Beginning Reading

Sarah Barton

Rationale: Skilled readers rely on the spellings of words to recognize the word. Students who are learning to read rely on the letter-sound correspondents to decode the word. Long vowels are some of the trickier letter-sound correspondences. The goal of this lesson is for students to learn to spell and read words with the long O vowel o_e = /O/. This will be done by teaching the letters o_e says /O/. The students will engage in spell words with the /O/ sound using Elkonin letterboxes and then applying the spelling strategies to reading.

Materials: 6 box Elkonin letter boxes for each students, individual plastic bags with the letters:{a, e, o, b, d, t, s, n, r, k, l}for each student, large teacher size letters: {e, a, i, o, t, m, p, l, c, r, n, b, v, s, h} with Velcro on back, large dry erase board with Velcro strips, classroom set of the book, Is Jo Home? (By Shelia Cushman, Educational Insights)

Before actually going into the lesson review some long vowels. “Students I am going to call out some words for you to spell as review of long vowels. I am going to call on a student to come and use the big letters to spell a word. Everyone else needs to make sure that the word is spelled right too.” The student attaches the Velcro on the back of the teacher letters to the Velcro on the board to spell the words. Have students spell the words; team, place, train, brave, smile. After each student has spelled a word ask the others if they agree or disagree with the spelling.

1. Explain to the students what the goal of the lesson today is, “Today we will spell and read words with the /O/ sound in them. It’s the sound made when you learn something and you are like ‘Oh I see.’ This is going to help you read some of the tricky words that give us problems like in stone.”

2. Ask the students, “Students do you hear the /O/ sound in stone? Lets all sound say the sounds in stone. /s/, /t/, /O/, /n/. Yep I heard it. But there is one silent sound that we don’t hear, the e on the end. Remember with long A that there was a silent e? It’s the same with long O.”

3. Model for the students. “I know long vowels can be tricky sometimes because of the silent e on the end. Let’s see in the word stone. I hear ssss, tttt, O, n. I don’t hear the e because it is silent on the end.” Do the same for home. “The word home is the same way, I hear /h/ /O/ /m/ but the silent e is on the end making O say its name.”

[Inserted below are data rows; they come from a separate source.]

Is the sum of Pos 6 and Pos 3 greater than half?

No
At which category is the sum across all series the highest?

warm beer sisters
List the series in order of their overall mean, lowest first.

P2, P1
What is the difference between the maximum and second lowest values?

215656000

4. Students will now practice spelling the /O/ sound. Give each student a plastic bag with letters in them and an Elkin box. Explain that each box represents a sound and they will put the letters for the sound in each box. “Now you are going to spell some words by yourself. Take out your letterbox and letters. (Give students time to follow directions)Fold them in half where only three are showing. Each box represents a sound. For example, if I asked you to spell cat. I would place C in the first box, A in the second, and T in the last. The word take is more difficult. It is spelled T-A-K-E. T would go in the first box, A in the second, K in the third, and then there is E. Since it does not make a sound we place it outside the boxes at the end.” (Demonstrate as you give directions drawing boxes around Velcro) Have students spell words with o_e= /O/. “Using three boxes please spell the word dome. The dome was at the top of the building. Spell dome” Walk around and check students spelling. For three boxes repeat with word rose and can. Have students move to four boxes spelling the words; snore, read, broke, close, and stole. Have students move to five boxes spelling the word strode.

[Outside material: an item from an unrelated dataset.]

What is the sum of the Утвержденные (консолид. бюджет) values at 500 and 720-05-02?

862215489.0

5. Once students have spelled all the words have them look to the board and spell the words on the board and have the students read them. “Students now look at the board. I am going to spell a word and I want you to read it. You are going to whisper the word to your neighbor.” Spell the word dome. Have students whisper the word that is spelled to their neighbor and then call on a student to spell the word. Do this for all the words the students spelled.

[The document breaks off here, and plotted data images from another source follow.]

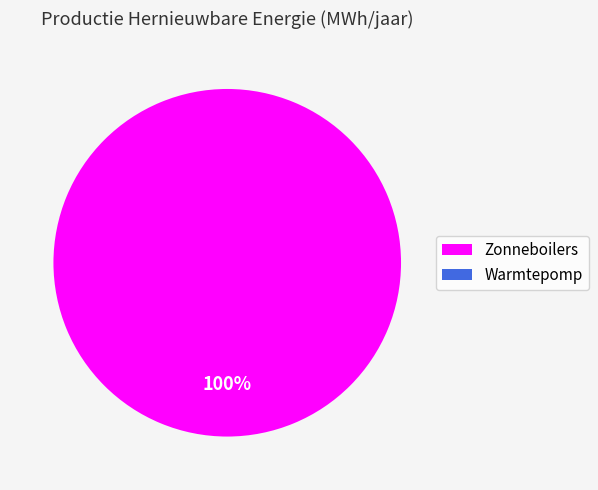

Is there a majority slice in this chart?

Yes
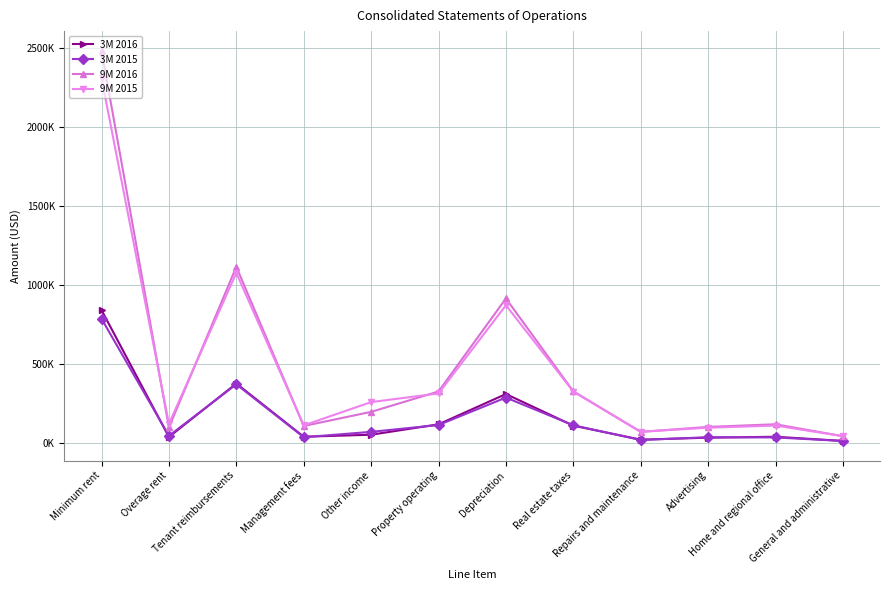

What is the sum of all 9M 2016 values?

5923462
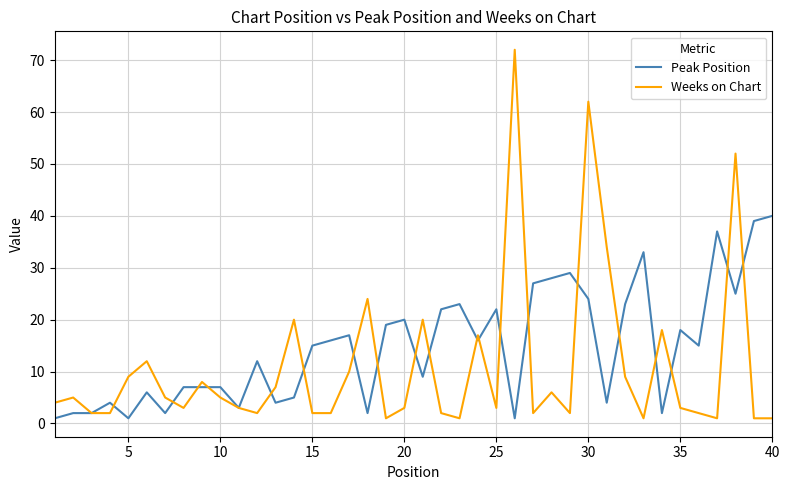

How many categories are shown in the chart?

40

6. Students will pair up and each student will read the decode text, Is Jo Home? “Students will be doing a reading partner activity. I would like for you to get with your assigned reading partner. You will be reading Is Jo Home? This is a story about a little dog who really wants to play with Jo. He searches and searches for Jo so they can play together. I need for you to read to your partner to see what Jo and the dog do. Chose which one of you will go first and start reading.” Give the students time so each can read to each other.

7. Assessment: Have the students come and read Is Jo Home? to you while you do a running record noting miscues.

Adams, Marilyn. Beginning to Read: Thinking and Learning about Print. 1990. pgs. 23- 30, 76-82.

Cushman, Shelia. Is Jo Home? Carson, CA. Educational Insights. 1990.

Lesniak, Theresa and Bruce Murray. 1999. “Teaching Reading.” The Reading Teacher. Vol. 52. No.6. Pgs. 644-650.